● WHAT IS BEING ASKED
Extract the text lines from every item below and reproduce them without change, leaving out the pictures.
========================================
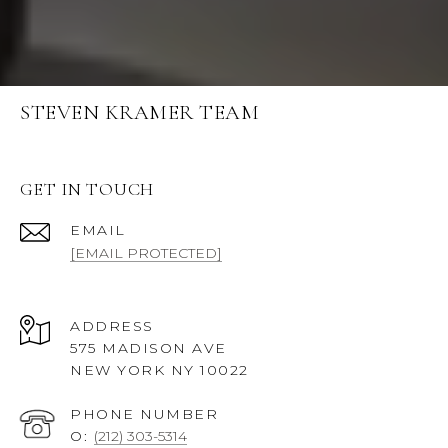
STEVEN KRAMER TEAM
GET IN TOUCH
EMAIL
[EMAIL PROTECTED]
ADDRESS
575 MADISON AVE
NEW YORK NY 10022
PHONE NUMBER
O:
(212) 303-5314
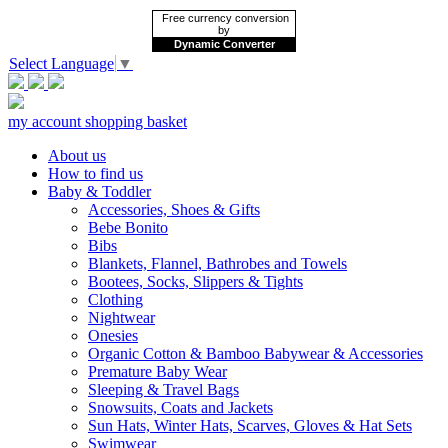
Free currency conversion
by
Dynamic Converter
Select Language
▼
my account
shopping basket
About us
How to find us
Baby & Toddler
Accessories, Shoes & Gifts
Bebe Bonito
Bibs
Blankets, Flannel, Bathrobes and Towels
Bootees, Socks, Slippers & Tights
Clothing
Nightwear
Onesies
Organic Cotton & Bamboo Babywear & Accessories
Premature Baby Wear
Sleeping & Travel Bags
Snowsuits, Coats and Jackets
Sun Hats, Winter Hats, Scarves, Gloves & Hat Sets
Swimwear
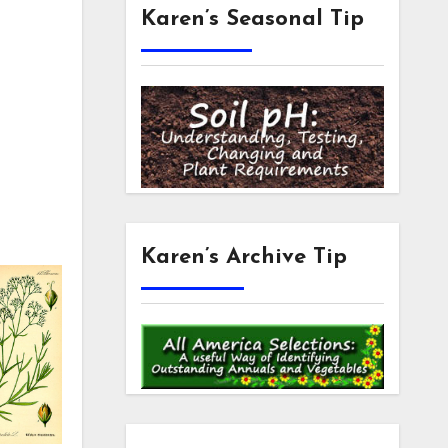
Karen’s Seasonal Tip
Karen’s Archive Tip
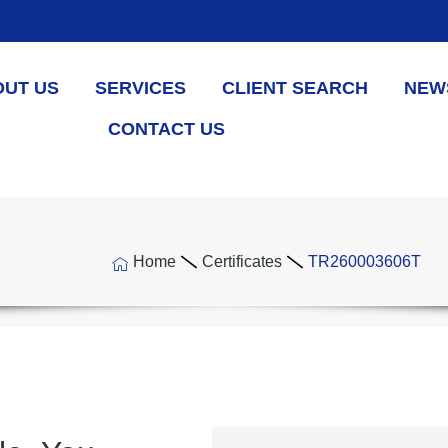
OUT US
SERVICES
CLIENT SEARCH
NEW
CONTACT US
Home
Certificates
TR260003606T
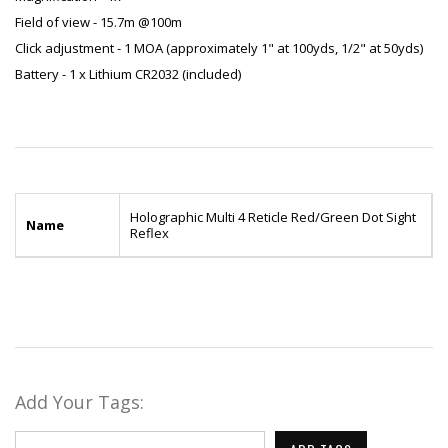
Field of view - 15.7m @100m
Click adjustment - 1 MOA (approximately 1" at 100yds, 1/2" at 50yds)
Battery - 1 x Lithium CR2032 (included)
Holographic Multi 4 Reticle Red/Green Dot Sight
Name
Reflex
Add Your Tags:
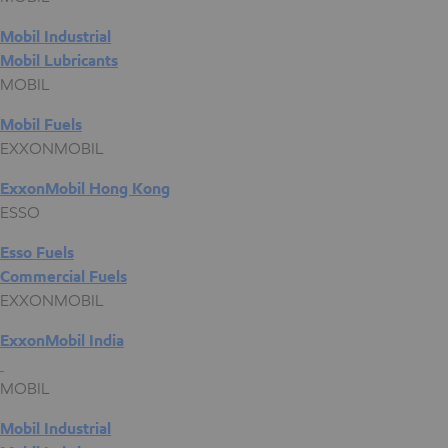
Mobil Industrial
Mobil Lubricants
MOBIL
Mobil Fuels
EXXONMOBIL
ExxonMobil Hong Kong
ESSO
Esso Fuels
Commercial Fuels
EXXONMOBIL
ExxonMobil India
MOBIL
Mobil Industrial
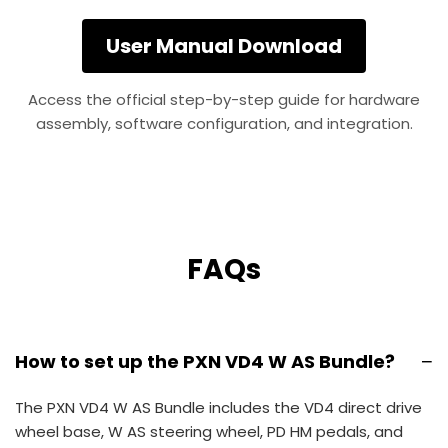
User Manual Download
Access the official step-by-step guide for hardware
assembly, software configuration, and integration.
FAQs
−
How to set up the PXN VD4 W AS Bundle?
The PXN VD4 W AS Bundle includes the VD4 direct drive
wheel base, W AS steering wheel, PD HM pedals, and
========================================
● RESPONSE TO THIS TASK
STEVEN KRAMER TEAM
GET IN TOUCH
EMAIL
[EMAIL PROTECTED]
ADDRESS
575 MADISON AVE
NEW YORK NY 10022
PHONE NUMBER
O:
(212) 303-5314
Free currency conversion
by
Dynamic Converter
Select Language
▼
my account
shopping basket
About us
How to find us
Baby & Toddler
Accessories, Shoes & Gifts
Bebe Bonito
Bibs
Blankets, Flannel, Bathrobes and Towels
Bootees, Socks, Slippers & Tights
Clothing
Nightwear
Onesies
Organic Cotton & Bamboo Babywear & Accessories
Premature Baby Wear
Sleeping & Travel Bags
Snowsuits, Coats and Jackets
Sun Hats, Winter Hats, Scarves, Gloves & Hat Sets
Swimwear
Karen’s Seasonal Tip
Karen’s Archive Tip
OUT US
SERVICES
CLIENT SEARCH
NEW
CONTACT US
Home
Certificates
TR260003606T
Field of view - 15.7m @100m
Click adjustment - 1 MOA (approximately 1" at 100yds, 1/2" at 50yds)
Battery - 1 x Lithium CR2032 (included)
Holographic Multi 4 Reticle Red/Green Dot Sight
Name
Reflex
Add Your Tags:
Mobil Industrial
Mobil Lubricants
MOBIL
Mobil Fuels
EXXONMOBIL
ExxonMobil Hong Kong
ESSO
Esso Fuels
Commercial Fuels
EXXONMOBIL
ExxonMobil India
MOBIL
Mobil Industrial
User Manual Download
Access the official step-by-step guide for hardware
assembly, software configuration, and integration.
FAQs
−
How to set up the PXN VD4 W AS Bundle?
The PXN VD4 W AS Bundle includes the VD4 direct drive
wheel base, W AS steering wheel, PD HM pedals, and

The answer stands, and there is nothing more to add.